Tarihi Eser Kaçakçılığı
Tanzimat Fermanı ve 30 yıl sonrada Islahat Fermanı’nın hazırlanmasında büyük rolü bulunan İngiliz Sefiri Lord Stradford,yakın tarihimizde çok önemli bir isimdir. Bir de Layard var. bizim tarihimizle meşgul olan bu iki İngiliz sefirine dikkat etmeleri lazım. Çünkü soygun bunlarla başlıyor.
Lord Stradford, İş Bankası’nın yayınladığı hatıralarında: “Bu imaratorluk bir yamalı bohçadır, her tarafından dağılıyor, çözülüyor. Kim ne koparırsa kârdır. Bulduğunuz her şeyi alın, ne yaparsanız yapın. Avrupa müzelerine taşıyın. Çünkü ziyan olacak” diyor.

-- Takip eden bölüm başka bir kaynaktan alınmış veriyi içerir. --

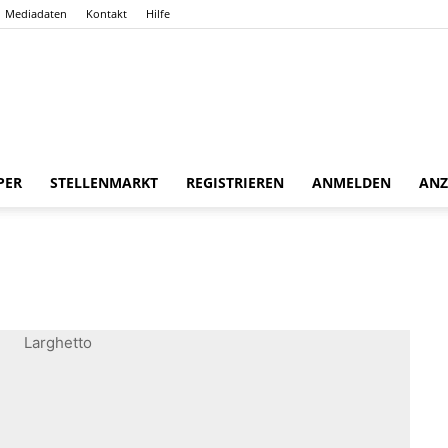
Mediadaten
Kontakt
Hilfe
Gießener
PER
STELLENMARKT
REGISTRIEREN
ANMELDEN
ANZ
Zeitung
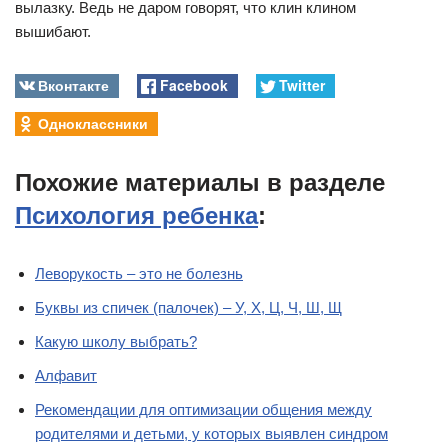
вылазку. Ведь не даром говорят, что клин клином
вышибают.
Вконтакте
Facebook
Twitter
Одноклассники
Похожие материалы в разделе
Психология ребенка
:
Леворукость – это не болезнь
Буквы из спичек (палочек) – У, Х, Ц, Ч, Ш, Щ
Какую школу выбрать?
Алфавит
Рекомендации для оптимизации общения между
родителями и детьми, у которых выявлен синдром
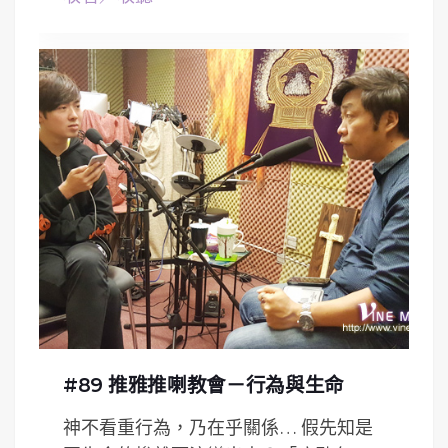
#89 推雅推喇教會－行為與生命
神不看重行為，乃在乎關係… 假先知是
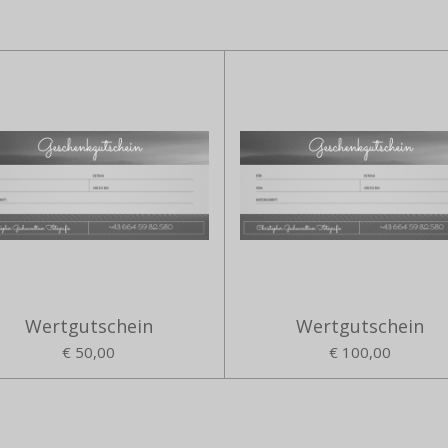
Wertgutschein
Wertgutschein
€ 50,00
€ 100,00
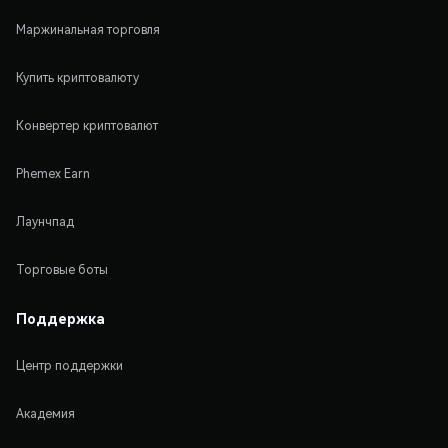
Маржинальная торговля
Купить криптовалюту
Конвертер криптовалют
Phemex Earn
Лаунчпад
Торговые боты
Поддержка
Центр поддержки
Академия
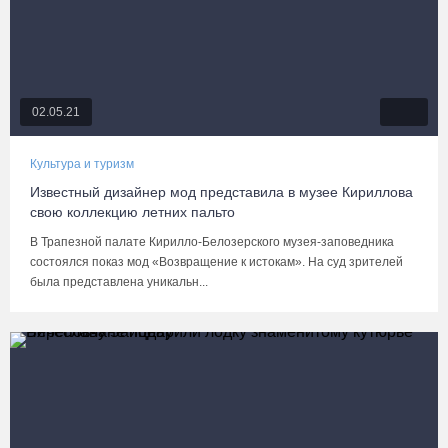
02.05.21
Культура и туризм
Известный дизайнер мод представила в музее Кириллова
свою коллекцию летних пальто
В Трапезной палате Кирилло-Белозерского музея-заповедника
состоялся показ мод «Возвращение к истокам». На суд зрителей
была представлена уникальн...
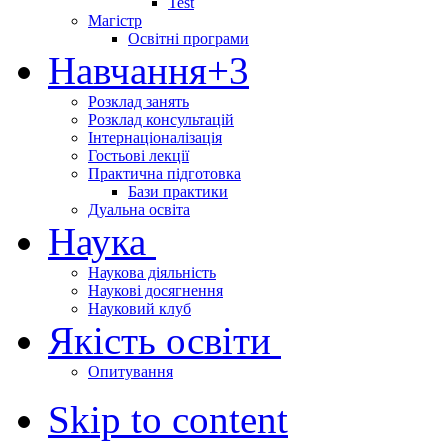
Test
Магістр
Освітні програми
Навчання
+3
Розклад занять
Розклад консультацій
Інтернаціоналізація
Гостьові лекції
Практична підготовка
Бази практики
Дуальна освіта
Наука
Наукова діяльність
Наукові досягнення
Науковий клуб
Якість освіти
Опитування
Skip to content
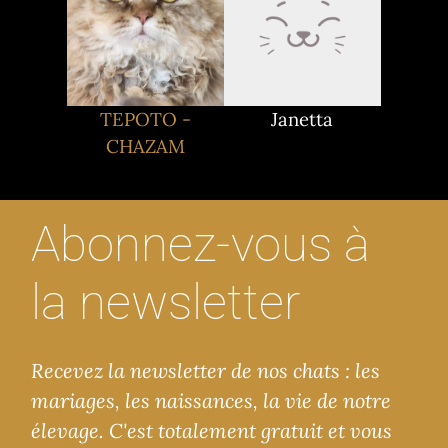
TEPOTO -
Janetta
CHAZAM
Abonnez-vous à
la newsletter
Recevez la newsletter de nos chats : les
mariages, les naissances, la vie de notre
élevage. C'est totalement gratuit et vous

Bu Lord, Bodrum’daki meşhur Karya Kralı’nm mezarım kaçıran,Maselyum alınlığını götüren kişi. Onun çırağı olan Layard da Ninova’yı soyan adamdır. Bugün British Museum’u teşkil eden büyük kolleksiyonlar bu ikisinin gayretleriyle Türkiye’den soyulup götürüldü.
Vaktiyle bu eserleri, bilhassa camileri, değer koyarak satmışlar. Rahmetli hattat Necmettin Okyay, Ayasofya Camii’nin minaresinin satıldığını söylerdi. Bu minareyi Sultanahmet şekercisi almış, şeker deposu yapmış. Şeker çuvallarını oraya koyarmış.

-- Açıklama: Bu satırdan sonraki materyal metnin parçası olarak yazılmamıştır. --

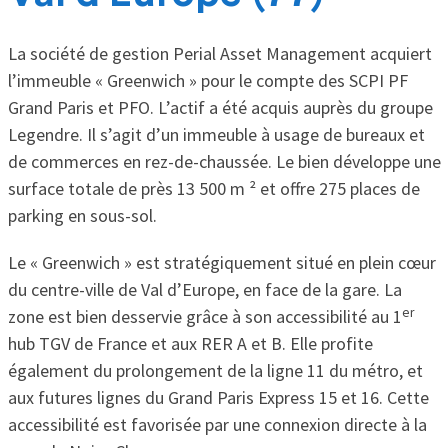
La société de gestion Perial Asset Management acquiert
l’immeuble « Greenwich » pour le compte des SCPI PF
Grand Paris et PFO. L’actif a été acquis auprès du groupe
Legendre. Il s’agit d’un immeuble à usage de bureaux et
de commerces en rez-de-chaussée. Le bien développe une
surface totale de près 13 500 m ² et offre 275 places de
parking en sous-sol.
Le « Greenwich » est stratégiquement situé en plein cœur
du centre-ville de Val d’Europe, en face de la gare. La
er
zone est bien desservie grâce à son accessibilité au 1
hub TGV de France et aux RER A et B. Elle profite
également du prolongement de la ligne 11 du métro, et
aux futures lignes du Grand Paris Express 15 et 16. Cette
accessibilité est favorisée par une connexion directe à la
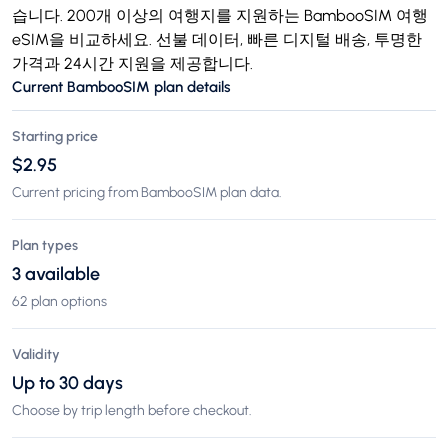
습니다. 200개 이상의 여행지를 지원하는 BambooSIM 여행
eSIM을 비교하세요. 선불 데이터, 빠른 디지털 배송, 투명한
가격과 24시간 지원을 제공합니다.
Current BambooSIM plan details
Starting price
$2.95
Current pricing from BambooSIM plan data.
Plan types
3 available
62 plan options
Validity
Up to 30 days
Choose by trip length before checkout.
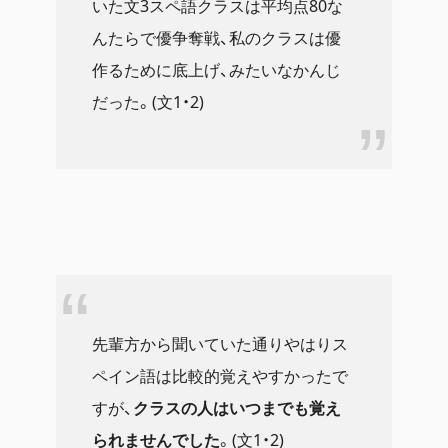
いた文3スペ語クラスは平均点80な
んたらで優争奪戦、私のクラスは優
作るために底上げ、みたいなかんじ
だった。(文1・2)
先輩方から聞いていた通りやはりス
ペイン語は比較的覚えやすかったで
すが、
クラスの人はいつまでも覚え
られませんでした
。(文1・2)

En büyük satış, en büyük tahrip de Cumhuriyet devrinde olmuş. Bu devirde Anadolu yakasındaki mevcut vakıfların büyük bir bölümü satılmış. Mesela, Üsküdar’da Sinan’ın orta yerde duran o koskoca hamamı satılmış.

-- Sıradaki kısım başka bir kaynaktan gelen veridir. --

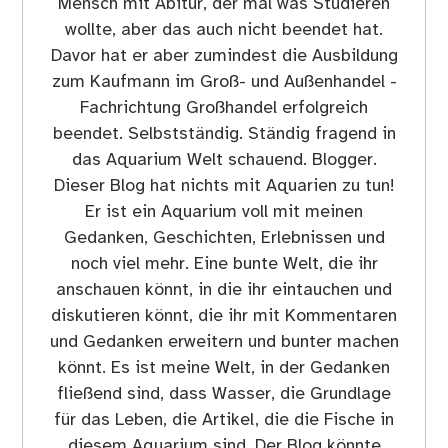
Mensch mit Abitur, der mal was Studieren
wollte, aber das auch nicht beendet hat.
Davor hat er aber zumindest die Ausbildung
zum Kaufmann im Groß- und Außenhandel -
Fachrichtung Großhandel erfolgreich
beendet. Selbstständig. Ständig fragend in
das Aquarium Welt schauend. Blogger.
Dieser Blog hat nichts mit Aquarien zu tun!
Er ist ein Aquarium voll mit meinen
Gedanken, Geschichten, Erlebnissen und
noch viel mehr. Eine bunte Welt, die ihr
anschauen könnt, in die ihr eintauchen und
diskutieren könnt, die ihr mit Kommentaren
und Gedanken erweitern und bunter machen
könnt. Es ist meine Welt, in der Gedanken
fließend sind, dass Wasser, die Grundlage
für das Leben, die Artikel, die die Fische in
diesem Aquarium sind. Der Blog könnte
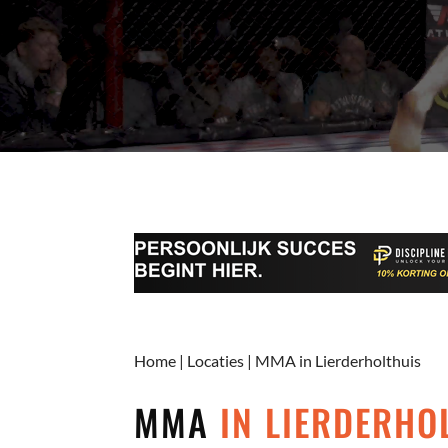
Home
|
Locaties
|
MMA in Lierderholthuis
MMA
IN LIERDERHO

Süleymaniye ve Yeni Cami’ye ve bir çok camiye “şu değeri var” diye fiyat biçmişler. O değerleri tesbit eden kişiyi tanırım. Şakir Çetiner Şimdi vefat etmiştir. O anlatırdı. Nitekim Süleymaniye caminin hamamı satılmıştır, bu gün şahıs malıdır.